Records to process:
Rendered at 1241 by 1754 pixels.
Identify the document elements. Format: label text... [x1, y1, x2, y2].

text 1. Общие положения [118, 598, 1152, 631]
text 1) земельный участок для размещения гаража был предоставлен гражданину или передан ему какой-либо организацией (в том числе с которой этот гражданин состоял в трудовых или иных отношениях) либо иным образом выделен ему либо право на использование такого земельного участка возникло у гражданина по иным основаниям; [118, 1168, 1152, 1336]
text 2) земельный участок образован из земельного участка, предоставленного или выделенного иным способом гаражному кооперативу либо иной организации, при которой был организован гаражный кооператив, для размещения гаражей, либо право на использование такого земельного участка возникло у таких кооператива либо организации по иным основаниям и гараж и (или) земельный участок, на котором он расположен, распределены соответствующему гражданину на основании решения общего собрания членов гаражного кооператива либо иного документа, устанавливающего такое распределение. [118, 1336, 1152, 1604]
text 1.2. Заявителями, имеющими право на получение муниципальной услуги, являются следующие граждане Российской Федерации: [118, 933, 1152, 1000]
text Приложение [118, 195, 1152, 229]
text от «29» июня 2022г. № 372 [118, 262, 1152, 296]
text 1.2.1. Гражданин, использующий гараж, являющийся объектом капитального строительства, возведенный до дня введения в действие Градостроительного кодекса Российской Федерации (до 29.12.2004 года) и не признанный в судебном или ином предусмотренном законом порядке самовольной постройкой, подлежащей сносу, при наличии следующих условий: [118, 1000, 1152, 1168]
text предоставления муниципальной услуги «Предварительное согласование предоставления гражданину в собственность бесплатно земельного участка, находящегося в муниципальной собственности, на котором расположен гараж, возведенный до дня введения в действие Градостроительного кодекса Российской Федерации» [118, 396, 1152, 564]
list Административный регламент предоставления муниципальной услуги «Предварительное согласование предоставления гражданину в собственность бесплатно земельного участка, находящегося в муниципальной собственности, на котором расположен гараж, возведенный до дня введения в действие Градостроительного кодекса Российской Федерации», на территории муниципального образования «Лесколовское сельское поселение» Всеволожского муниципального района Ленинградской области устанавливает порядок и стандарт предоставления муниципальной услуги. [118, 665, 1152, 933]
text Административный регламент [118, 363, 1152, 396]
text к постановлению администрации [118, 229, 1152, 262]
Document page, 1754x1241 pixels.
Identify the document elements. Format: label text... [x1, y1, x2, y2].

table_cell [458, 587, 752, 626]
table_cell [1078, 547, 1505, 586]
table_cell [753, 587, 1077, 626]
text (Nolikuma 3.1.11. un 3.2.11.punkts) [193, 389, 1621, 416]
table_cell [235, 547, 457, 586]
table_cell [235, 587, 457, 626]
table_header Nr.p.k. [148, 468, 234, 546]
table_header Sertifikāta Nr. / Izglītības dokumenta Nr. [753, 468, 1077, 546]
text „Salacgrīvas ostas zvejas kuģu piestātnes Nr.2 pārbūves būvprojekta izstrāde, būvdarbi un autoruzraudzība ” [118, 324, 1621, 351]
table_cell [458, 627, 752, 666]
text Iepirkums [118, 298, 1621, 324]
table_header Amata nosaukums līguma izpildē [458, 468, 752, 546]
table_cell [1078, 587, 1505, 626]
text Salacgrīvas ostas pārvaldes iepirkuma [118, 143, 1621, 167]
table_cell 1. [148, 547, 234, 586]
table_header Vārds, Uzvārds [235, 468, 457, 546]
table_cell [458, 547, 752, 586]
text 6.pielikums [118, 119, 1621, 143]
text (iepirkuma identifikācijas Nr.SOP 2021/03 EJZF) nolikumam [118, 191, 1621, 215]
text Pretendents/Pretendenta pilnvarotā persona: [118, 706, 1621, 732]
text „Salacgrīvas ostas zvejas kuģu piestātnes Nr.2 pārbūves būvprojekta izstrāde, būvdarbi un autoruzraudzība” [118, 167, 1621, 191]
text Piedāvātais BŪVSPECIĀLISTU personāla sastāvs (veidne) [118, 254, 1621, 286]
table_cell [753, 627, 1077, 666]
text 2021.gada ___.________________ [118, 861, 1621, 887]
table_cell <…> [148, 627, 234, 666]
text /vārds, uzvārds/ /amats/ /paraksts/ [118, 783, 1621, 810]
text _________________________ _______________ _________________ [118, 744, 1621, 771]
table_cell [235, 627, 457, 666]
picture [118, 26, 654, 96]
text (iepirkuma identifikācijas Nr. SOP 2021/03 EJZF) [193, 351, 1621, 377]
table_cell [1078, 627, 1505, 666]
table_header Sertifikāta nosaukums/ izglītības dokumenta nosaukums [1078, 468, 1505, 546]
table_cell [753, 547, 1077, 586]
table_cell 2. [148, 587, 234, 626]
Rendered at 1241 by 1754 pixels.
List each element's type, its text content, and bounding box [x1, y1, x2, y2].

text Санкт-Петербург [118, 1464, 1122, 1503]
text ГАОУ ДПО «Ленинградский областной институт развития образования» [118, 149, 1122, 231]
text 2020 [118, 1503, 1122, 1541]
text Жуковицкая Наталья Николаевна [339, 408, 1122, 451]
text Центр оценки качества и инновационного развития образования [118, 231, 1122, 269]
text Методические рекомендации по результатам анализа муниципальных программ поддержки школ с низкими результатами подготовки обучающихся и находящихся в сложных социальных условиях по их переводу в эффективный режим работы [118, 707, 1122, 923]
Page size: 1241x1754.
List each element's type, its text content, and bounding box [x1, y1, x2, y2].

Task objective:
Each line of the listing must appear in the answer exactly as above.

The answer:
Rendered at 1241 by 1754 pixels.
Identify the document elements. Format: label text... [x1, y1, x2, y2].

text 1. Общие положения [118, 598, 1152, 631]
text 1) земельный участок для размещения гаража был предоставлен гражданину или передан ему какой-либо организацией (в том числе с которой этот гражданин состоял в трудовых или иных отношениях) либо иным образом выделен ему либо право на использование такого земельного участка возникло у гражданина по иным основаниям; [118, 1168, 1152, 1336]
text 2) земельный участок образован из земельного участка, предоставленного или выделенного иным способом гаражному кооперативу либо иной организации, при которой был организован гаражный кооператив, для размещения гаражей, либо право на использование такого земельного участка возникло у таких кооператива либо организации по иным основаниям и гараж и (или) земельный участок, на котором он расположен, распределены соответствующему гражданину на основании решения общего собрания членов гаражного кооператива либо иного документа, устанавливающего такое распределение. [118, 1336, 1152, 1604]
text 1.2. Заявителями, имеющими право на получение муниципальной услуги, являются следующие граждане Российской Федерации: [118, 933, 1152, 1000]
text Приложение [118, 195, 1152, 229]
text от «29» июня 2022г. № 372 [118, 262, 1152, 296]
text 1.2.1. Гражданин, использующий гараж, являющийся объектом капитального строительства, возведенный до дня введения в действие Градостроительного кодекса Российской Федерации (до 29.12.2004 года) и не признанный в судебном или ином предусмотренном законом порядке самовольной постройкой, подлежащей сносу, при наличии следующих условий: [118, 1000, 1152, 1168]
text предоставления муниципальной услуги «Предварительное согласование предоставления гражданину в собственность бесплатно земельного участка, находящегося в муниципальной собственности, на котором расположен гараж, возведенный до дня введения в действие Градостроительного кодекса Российской Федерации» [118, 396, 1152, 564]
list Административный регламент предоставления муниципальной услуги «Предварительное согласование предоставления гражданину в собственность бесплатно земельного участка, находящегося в муниципальной собственности, на котором расположен гараж, возведенный до дня введения в действие Градостроительного кодекса Российской Федерации», на территории муниципального образования «Лесколовское сельское поселение» Всеволожского муниципального района Ленинградской области устанавливает порядок и стандарт предоставления муниципальной услуги. [118, 665, 1152, 933]
text Административный регламент [118, 363, 1152, 396]
text к постановлению администрации [118, 229, 1152, 262]
Document page, 1754x1241 pixels.
Identify the document elements. Format: label text... [x1, y1, x2, y2].

table_cell [458, 587, 752, 626]
table_cell [1078, 547, 1505, 586]
table_cell [753, 587, 1077, 626]
text (Nolikuma 3.1.11. un 3.2.11.punkts) [193, 389, 1621, 416]
table_cell [235, 547, 457, 586]
table_cell [235, 587, 457, 626]
table_header Nr.p.k. [148, 468, 234, 546]
table_header Sertifikāta Nr. / Izglītības dokumenta Nr. [753, 468, 1077, 546]
text „Salacgrīvas ostas zvejas kuģu piestātnes Nr.2 pārbūves būvprojekta izstrāde, būvdarbi un autoruzraudzība ” [118, 324, 1621, 351]
table_cell [458, 627, 752, 666]
text Iepirkums [118, 298, 1621, 324]
table_header Amata nosaukums līguma izpildē [458, 468, 752, 546]
table_cell [1078, 587, 1505, 626]
text Salacgrīvas ostas pārvaldes iepirkuma [118, 143, 1621, 167]
table_cell 1. [148, 547, 234, 586]
table_header Vārds, Uzvārds [235, 468, 457, 546]
table_cell [458, 547, 752, 586]
text 6.pielikums [118, 119, 1621, 143]
text (iepirkuma identifikācijas Nr.SOP 2021/03 EJZF) nolikumam [118, 191, 1621, 215]
text Pretendents/Pretendenta pilnvarotā persona: [118, 706, 1621, 732]
text „Salacgrīvas ostas zvejas kuģu piestātnes Nr.2 pārbūves būvprojekta izstrāde, būvdarbi un autoruzraudzība” [118, 167, 1621, 191]
text Piedāvātais BŪVSPECIĀLISTU personāla sastāvs (veidne) [118, 254, 1621, 286]
table_cell [753, 627, 1077, 666]
text 2021.gada ___.________________ [118, 861, 1621, 887]
table_cell <…> [148, 627, 234, 666]
text /vārds, uzvārds/ /amats/ /paraksts/ [118, 783, 1621, 810]
text _________________________ _______________ _________________ [118, 744, 1621, 771]
table_cell [235, 627, 457, 666]
picture [118, 26, 654, 96]
text (iepirkuma identifikācijas Nr. SOP 2021/03 EJZF) [193, 351, 1621, 377]
table_cell [1078, 627, 1505, 666]
table_header Sertifikāta nosaukums/ izglītības dokumenta nosaukums [1078, 468, 1505, 546]
table_cell [753, 547, 1077, 586]
table_cell 2. [148, 587, 234, 626]
Rendered at 1241 by 1754 pixels.
List each element's type, its text content, and bounding box [x1, y1, x2, y2].

text Санкт-Петербург [118, 1464, 1122, 1503]
text ГАОУ ДПО «Ленинградский областной институт развития образования» [118, 149, 1122, 231]
text 2020 [118, 1503, 1122, 1541]
text Жуковицкая Наталья Николаевна [339, 408, 1122, 451]
text Центр оценки качества и инновационного развития образования [118, 231, 1122, 269]
text Методические рекомендации по результатам анализа муниципальных программ поддержки школ с низкими результатами подготовки обучающихся и находящихся в сложных социальных условиях по их переводу в эффективный режим работы [118, 707, 1122, 923]
Page size: 1241x1754.
List each element's type, its text content, and bounding box [x1, y1, x2, y2].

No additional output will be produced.